### WHAT YOU WILL DO
Determine how many lines in the records hold "pixels", then give that number by itself.

### RECORDS FOR PROCESSING
---------------
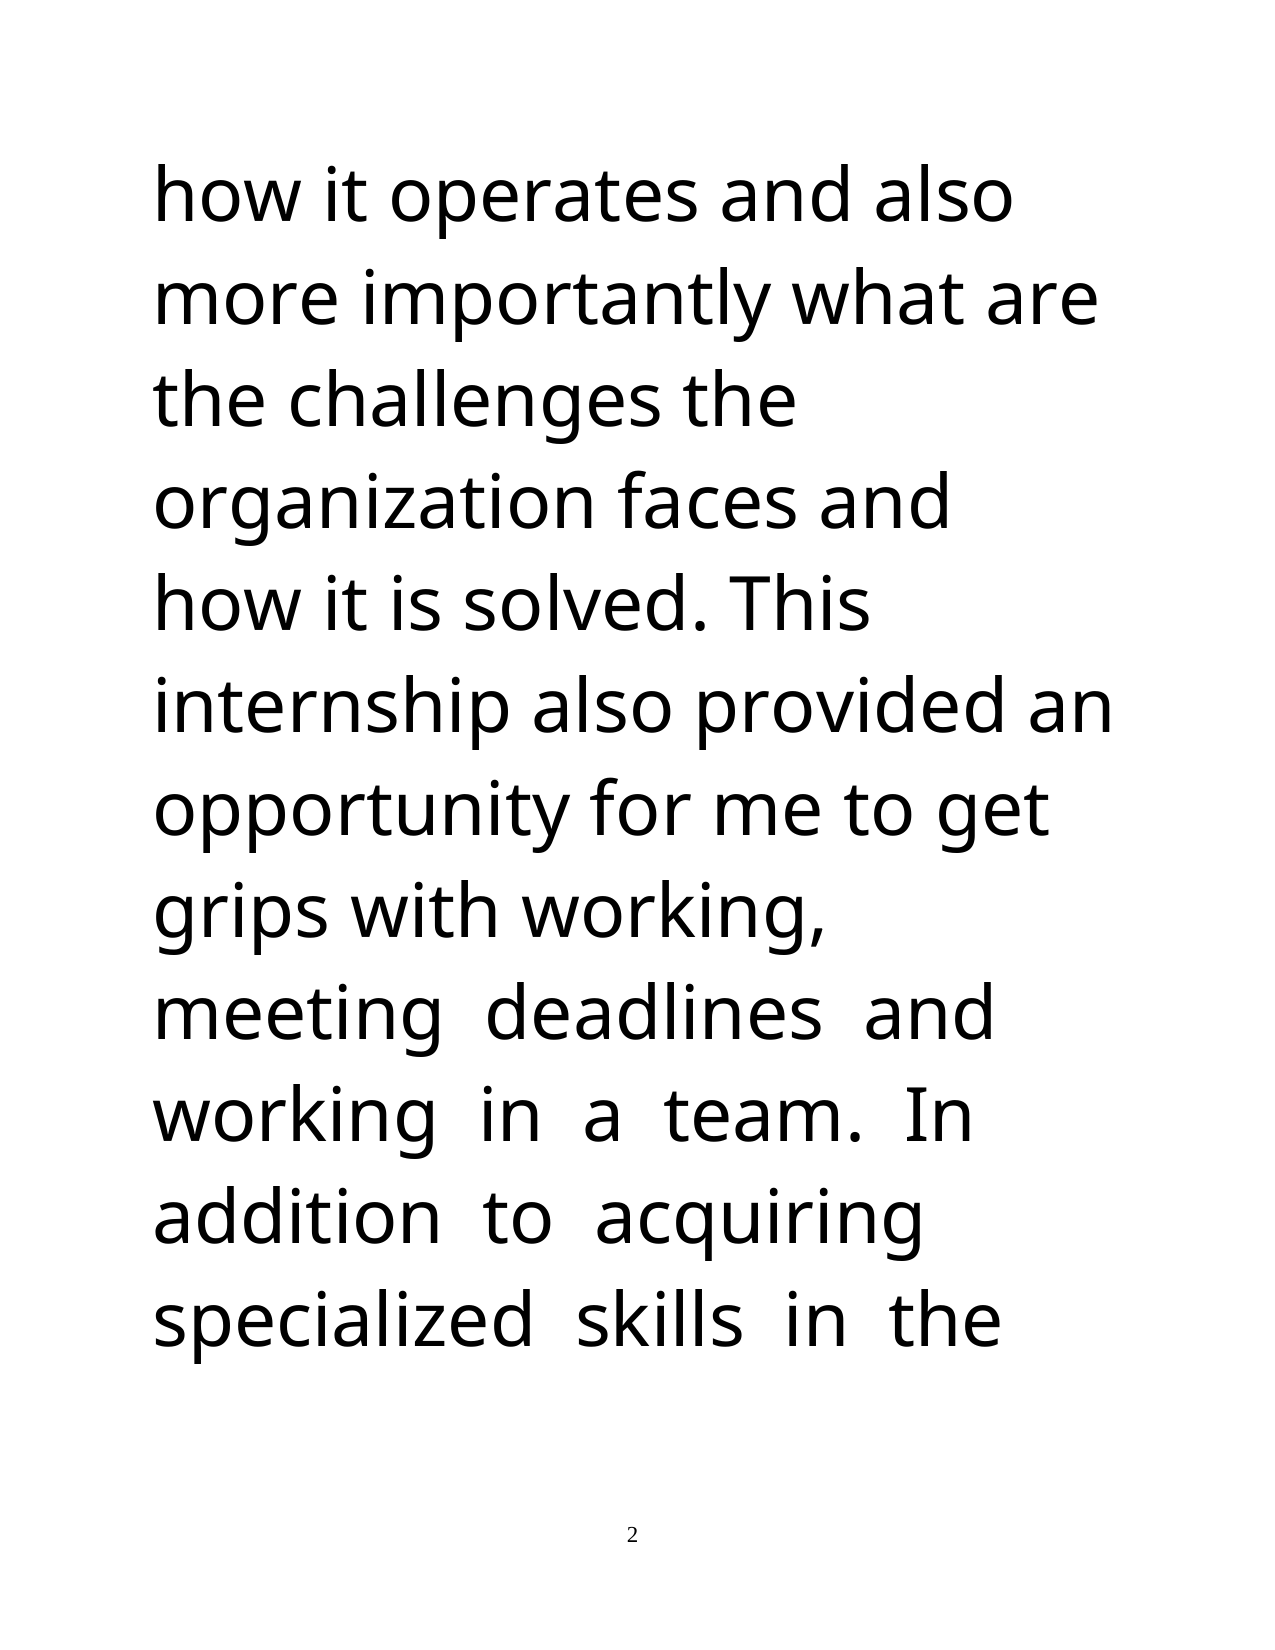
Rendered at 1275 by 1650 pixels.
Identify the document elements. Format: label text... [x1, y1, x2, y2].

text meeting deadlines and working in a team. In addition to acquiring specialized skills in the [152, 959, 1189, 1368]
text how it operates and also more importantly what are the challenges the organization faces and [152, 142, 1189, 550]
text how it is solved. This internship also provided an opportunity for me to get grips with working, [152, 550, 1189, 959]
---------------
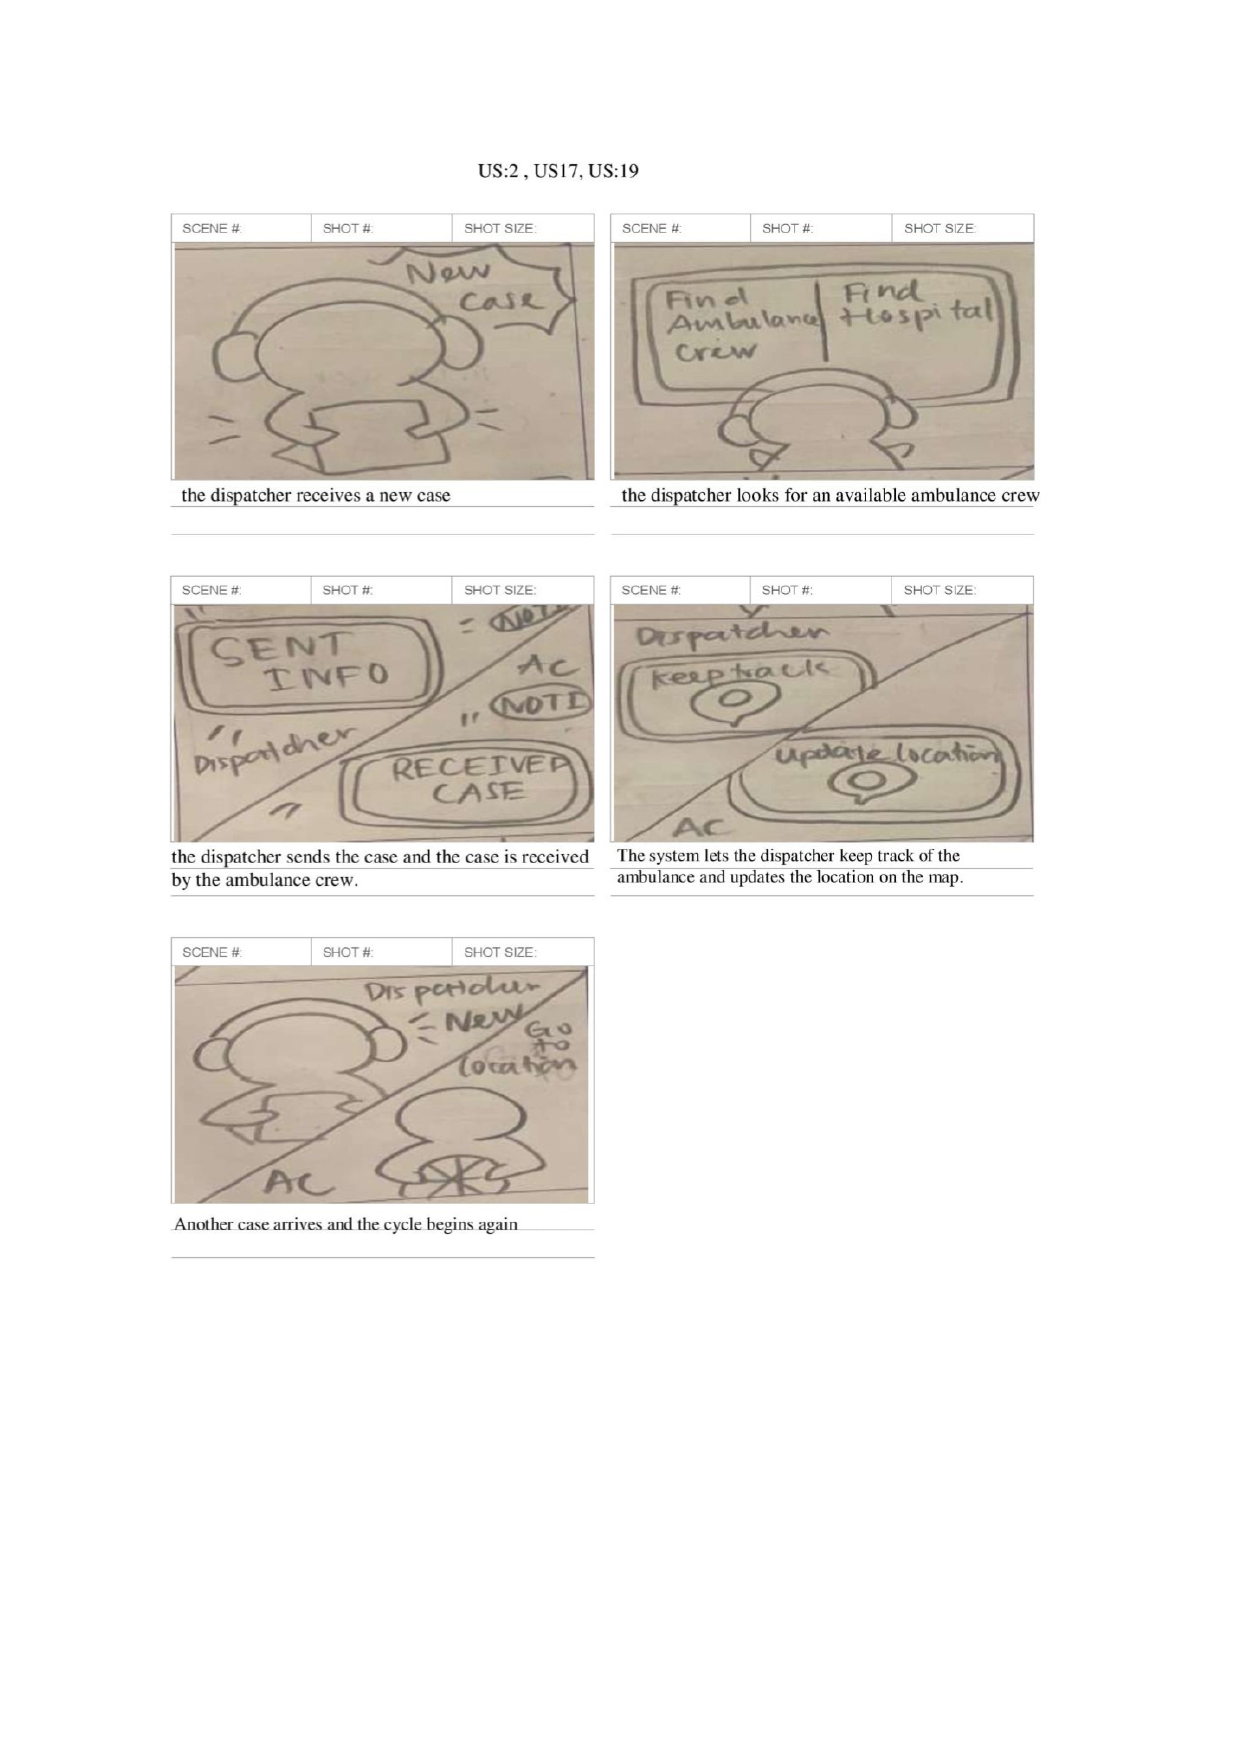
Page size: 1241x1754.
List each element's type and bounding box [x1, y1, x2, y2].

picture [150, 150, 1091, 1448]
---------------
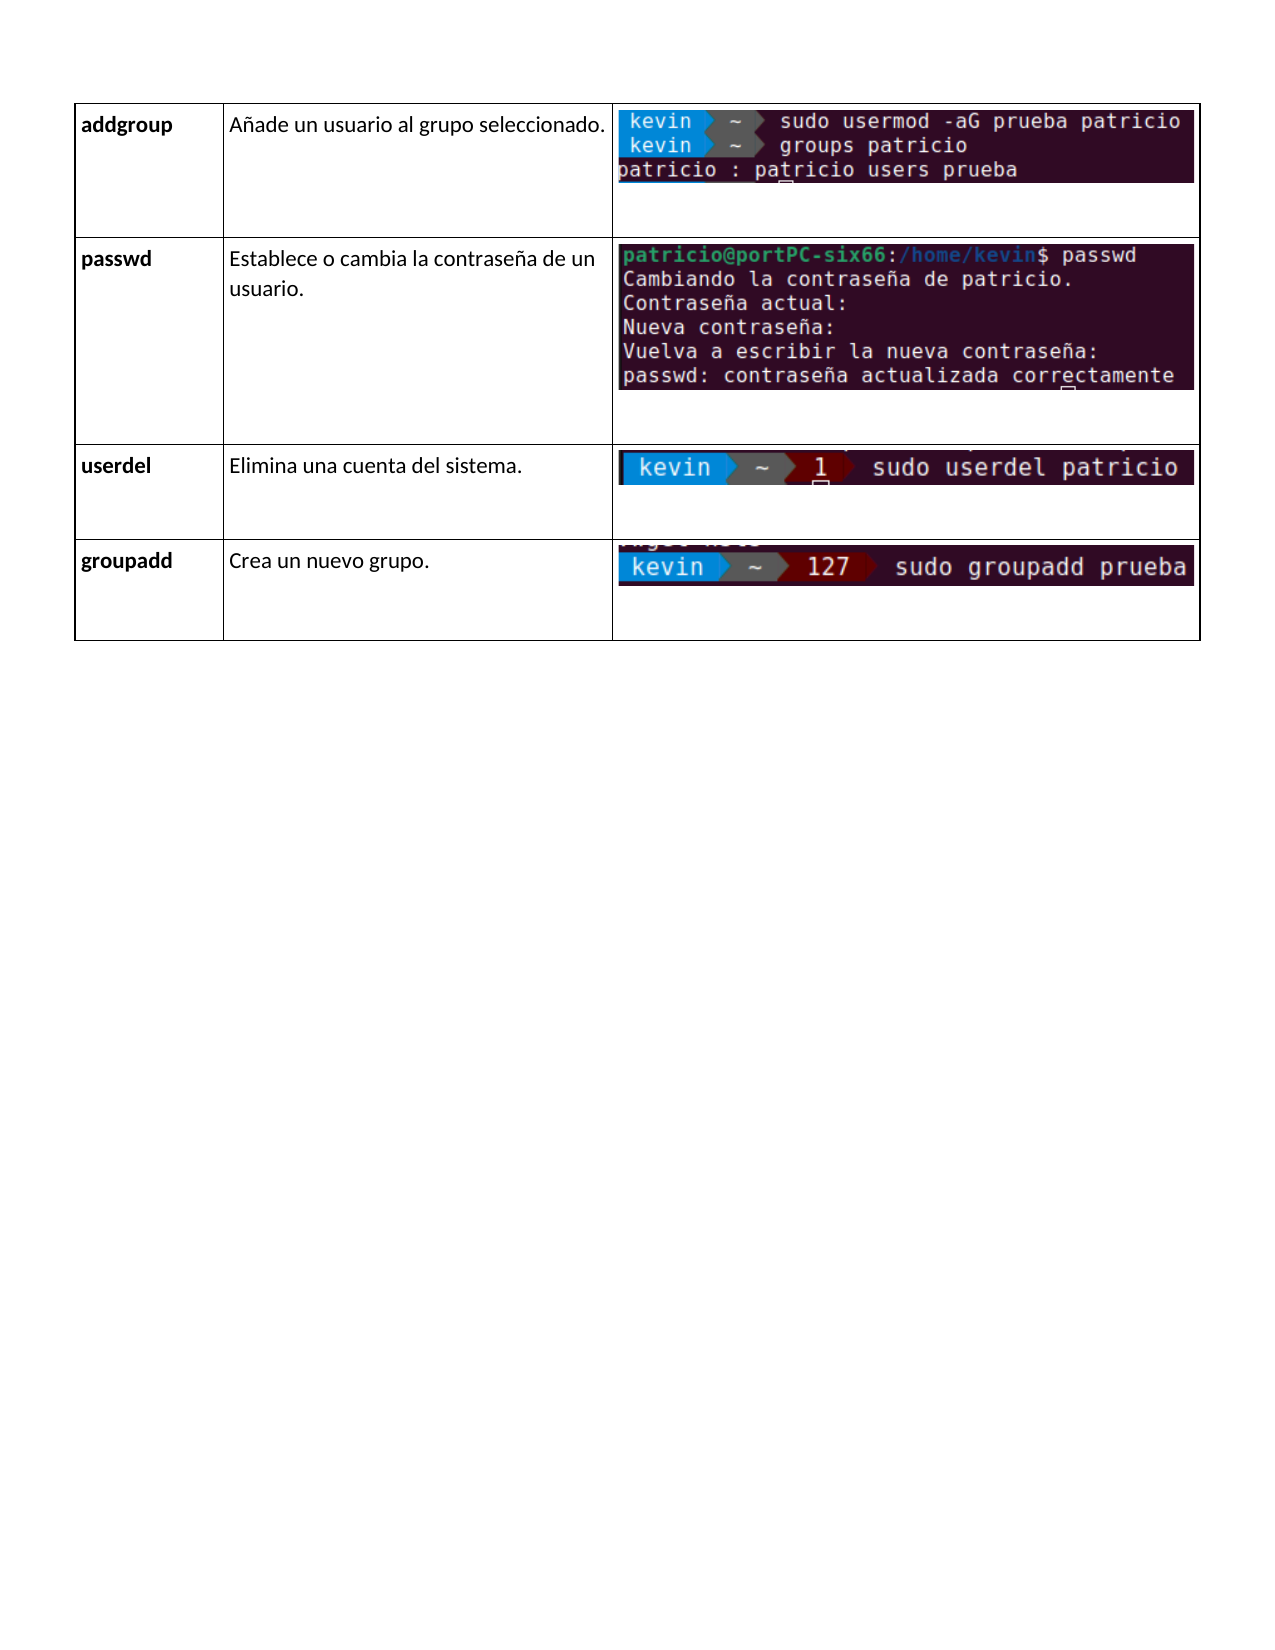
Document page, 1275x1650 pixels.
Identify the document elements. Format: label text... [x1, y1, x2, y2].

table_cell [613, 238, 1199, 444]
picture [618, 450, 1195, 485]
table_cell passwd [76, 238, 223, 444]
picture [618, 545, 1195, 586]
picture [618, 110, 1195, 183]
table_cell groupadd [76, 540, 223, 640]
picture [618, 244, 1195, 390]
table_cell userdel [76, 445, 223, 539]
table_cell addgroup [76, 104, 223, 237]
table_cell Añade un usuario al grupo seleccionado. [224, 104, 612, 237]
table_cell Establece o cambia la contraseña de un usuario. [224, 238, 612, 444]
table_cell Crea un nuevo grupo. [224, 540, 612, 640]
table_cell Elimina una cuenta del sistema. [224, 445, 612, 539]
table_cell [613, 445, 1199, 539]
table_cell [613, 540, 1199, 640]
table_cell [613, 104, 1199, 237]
---------------
### FINAL ANSWER
2